:: Text provided ::

Lyman, Maine Transfer Station Operator Sued Over Dual Town Roles

While the big boys (and girls) in Washington and thereabouts continue to stir their cauldron of political unrest, another albeit humbler controversy simmers on a smaller back burner known as the town of Lyman, Maine. There, two of three of the town’s top officials are in an uproar over the election of a third, namely the town’s transfer station operator. And according to them, no town employee should be allowed to run for, or, what’s worse, be elected to, public office.

Add to the mix that many of the townsfolk attended a recent standing-room-only meeting in mass protest of this development, and that a few of those dedicated residents are upping the ante by circulating a petition that they hope will lead to the ousting of one of the selectmen, and you have the makings of a situation that proves beyond a shadow of a doubt that eternal conflict is alive and well even at the most local of levels. And in Maine, of all places, a state whose governor’s churlish comments aren’t always appreciated and whose politicians would tax the very air if they could figure out a cheap way to do it without defiling the countryside or creating too much noise in anyone’s back yard.

Enter center stage Lyman’s transfer station operator, Steve Marble, who ran for and won the most recent election, beating out former Maine state representative Joe Wagner who states simply, “Steve won. Steve’s a selectman.”

:: Record excerpts ::
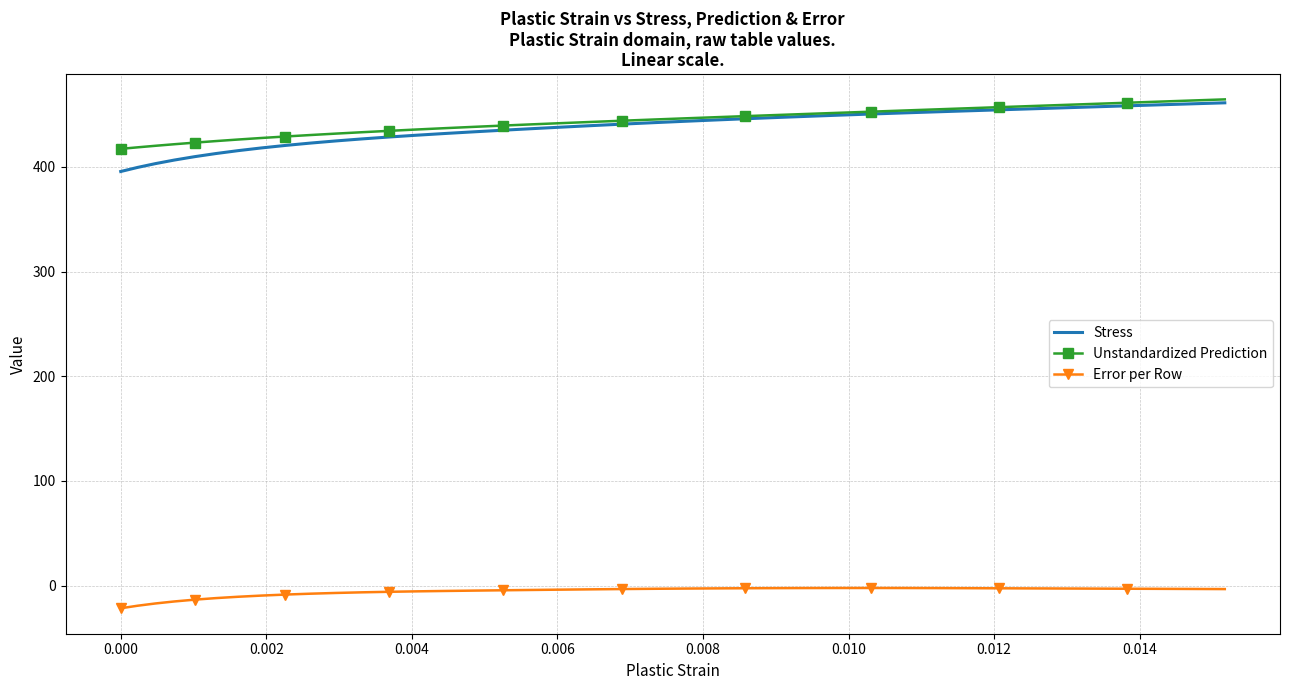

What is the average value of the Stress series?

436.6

---

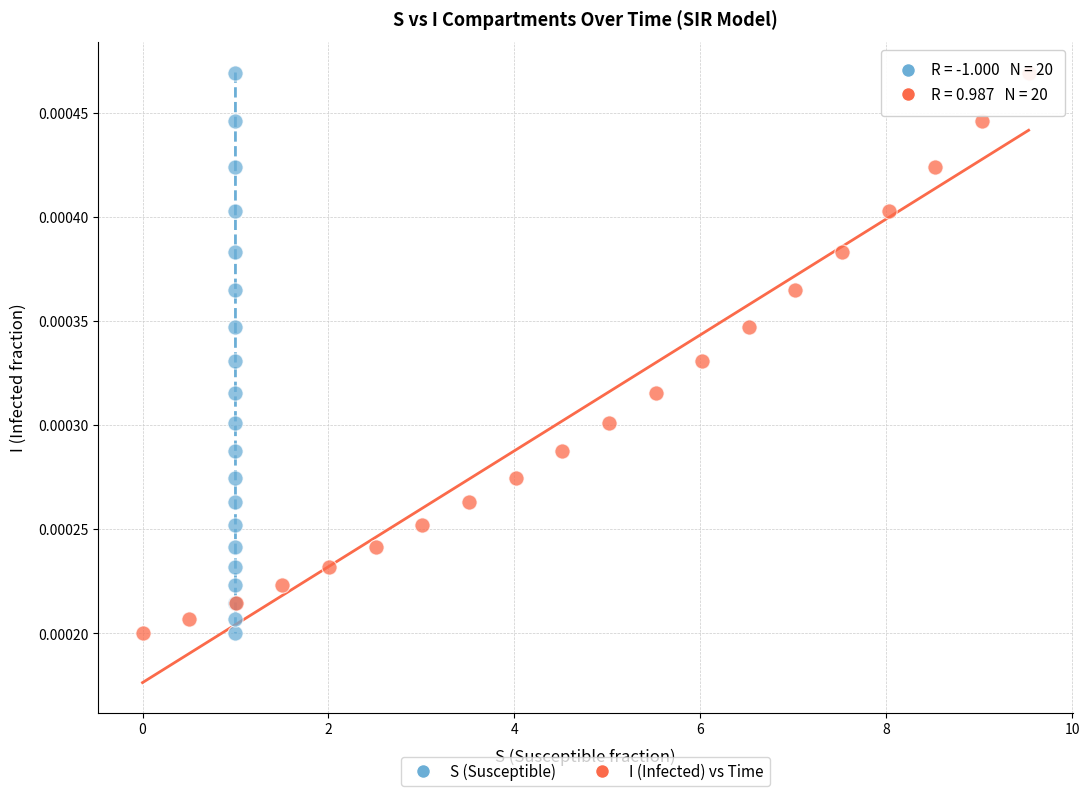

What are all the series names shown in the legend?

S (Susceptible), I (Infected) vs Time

:: Apply what you read ::
a – In the article about the Lyman transfer station operator, whom did Steve Marble defeat in the most recent election?
b – Condense the paragraph starting "Add to the mix that many of the townsfolk" in the article about the Lyman transfer station operator into two or three sentences that keep its main facts.
c – Pick up the article about the Lyman transfer station operator after its final sentence and carry it forward.

:: Expected responses ::
a – Joe Wagner, a former Maine state representative.

b – Many townspeople crowded a recent standing-room-only meeting to protest, and a few residents are circulating a petition aimed at ousting one of the selectmen. This shows that conflict thrives even at the most local level, including in Maine, a state whose governor's churlish comments aren't always appreciated and whose politicians would tax the very air if they could find a cheap, quiet way to do it.

c –
Residents are taking issue with the lawsuit on several levels, not the least of which is that it would be a waste of several thousand dollars-worth of taxpayer money, and that there is no known legal precedent. Lyman’s history shows that several similar alleged conflicts of interest have been allowed in the past, among them an instance when the town hired a former selectman, Paul Fecteau, to do landscaping work and when the town’s road commissioner, Maurice St. Clair, also served on the budget committee.

The other selectmen, Norman Hutchins and Leo Ruel contend that Marble has proven on two occasions that his positions clash by citing a recent meeting where he arrived late due to his transfer station duties and another instance at a Department of Transportation meeting when his time card reflected that he was still at the transfer station. When Marble was asked to resign from one of the positions, he refused, and according to town attorney Bill Dale and Ruel, the lawsuit would have been avoided had he done that.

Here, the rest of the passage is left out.